12. Counsel for the State has submitted that the provisions of the Code of Criminal Procedure, 1973 (Act 2 of 1974) would not apply to a case which had commenced prior to the enforcement of the new Act. He has relied upon Section 484 which runs as follows:
484 (1) The Code of Criminal Procedure, 1898, is hereby repealed.
(2) Notwithstanding such repeal:
(a) if, immediately before the date on which this Code comes into force, there is any appeal, application, trial, inquiry or investigation pending, then, such appeal, application, trial, inquiry or investigation shall be disposed of, continued, held or made, as the case may be, in accordance with the provisions of the Code of Criminal Procedure 1898, as in force immediately before such commencement, (hereinafter referred to as the Old Code), as if this Code had not come into force :
Provided that every inquiry under Chapter XVIII of the Old Code, which is pending at the commencement of this Code, shall be dealt with and disposed of in accordance win the provisions of this Code.
13. Prima facie from a perusal of Section 484, Criminal P. C. 1973 it appears that if any appeals, applications, trials, enquiries or investigations were pending on the date when the Code of Criminal Procedure. 1898 was repealed, such appeals, applications, trials, enquiries or investigations are to be disposed of in accordance with the provisions of the Criminal P. C, 1898. It is not necessary for me to express any final opinion on this question, for two reasons. In the first place, the power, that a court can exercise, in the circumstances mentioned in Section 360, Criminal P. C. 1973, is purely a discretionary power. The Court may, instead of sentencing the accused to any punishment, direct that he be released on probation on entering a bond with or without sureties. It is not mandatory for the Court to pass such an order. Even if Section 361 of the Act is interpreted to mean that the court has to give special reasons for not extending the benefit of Section 360, Criminal P. C. or the benefit of the First Offenders Probation Act, I am of the opinion, that in the present case special reasons have been given. I have already held above that the proviso to Section 16 of the Prevention of Food Adulteration Act is not applicable to the facts of the present case, inasmuch as the offence in question is covered by Section 2(ix)(j) of the said Act. The Court is thus left with no option but to impose the minimum sentence prescribed by law for an offence under the Prevention of Food Adulteration Act, 1954, if such an offence is not covered by the proviso.
14. For the reasons given above, I am of the opinion that the applicant is not entitled to the benefit of Sections 360 and 361, Criminal P. C. 1973, even if the same were made applicable to the facts of the present case.
15. However, having regard to all the facts and the circumstances of the present case, I am of the view that a sentence of six months' rigorous imprisonment and a fine of Rs. l,000/- would meet the ends of justice. The courts below have imposed a fine of Rs. 1,500/- apart from the substantial sentence of imprisonment. I do not find any good reason for awarding more than the minimum prescribed by law.

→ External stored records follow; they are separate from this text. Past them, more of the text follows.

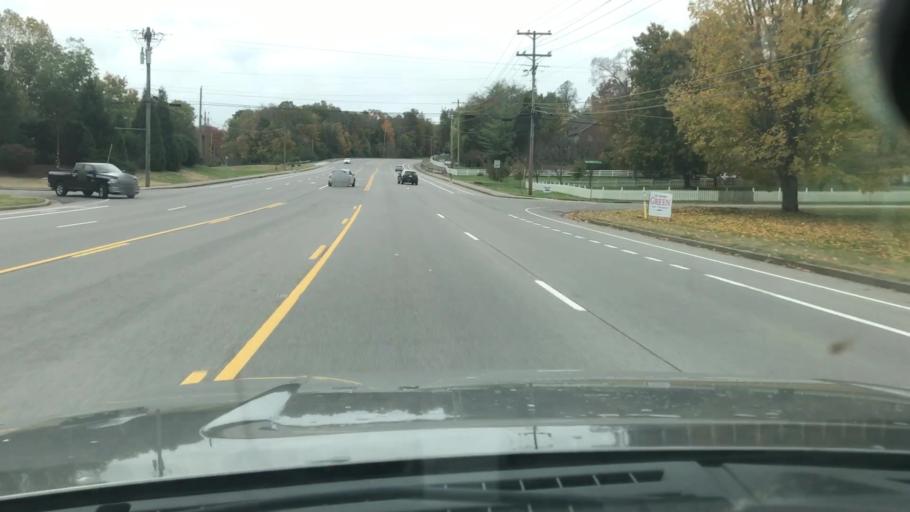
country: US
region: Tennessee
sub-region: Williamson County
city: Franklin
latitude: 35.9740
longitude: -86.8863
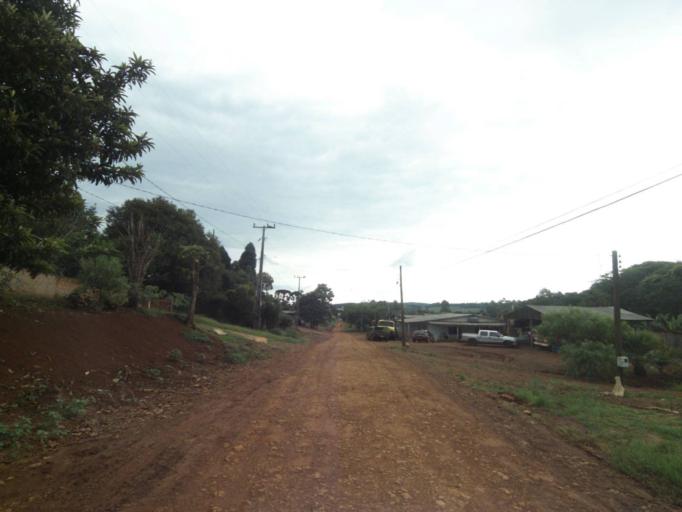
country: BR
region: Parana
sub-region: Pitanga
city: Pitanga
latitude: -24.8960
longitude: -51.9606
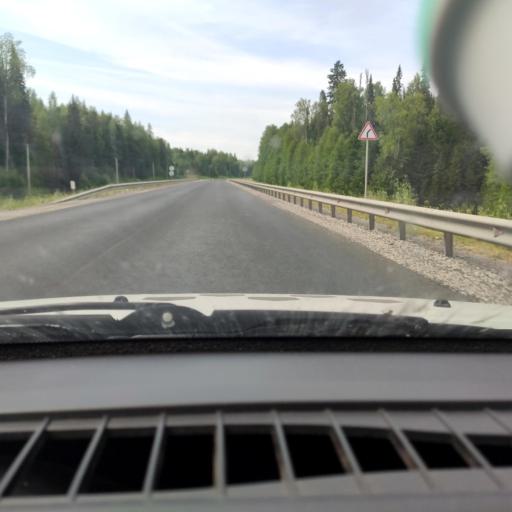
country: RU
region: Perm
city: Siva
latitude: 58.5523
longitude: 53.9027
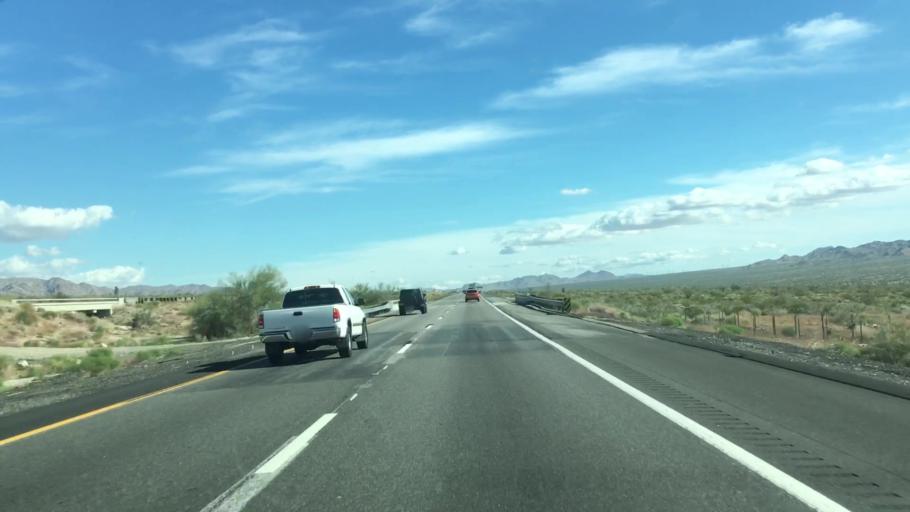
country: US
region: California
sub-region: Riverside County
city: Mecca
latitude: 33.6647
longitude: -115.8800
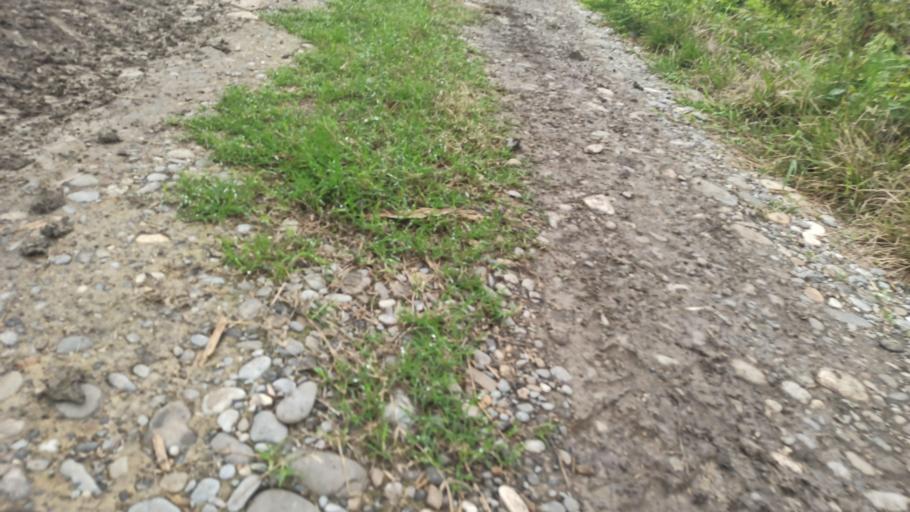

16. This application in revision is, therefore, dismissed with this modification that while the sentence of six months' rigorous imprisonment, imposed upon the applicant, under Section 7/16 of the Prevention of Food Adulteration Act, is maintained, the sentence of fine of Rs. 1,500/- imposed upon him is reduced to a sum of Rs. 1,000/- only. With this modification in sentence, this revision is dismissed. The applicant is on bail. He shall surrender to his bail and serve out the sentence awarded to him.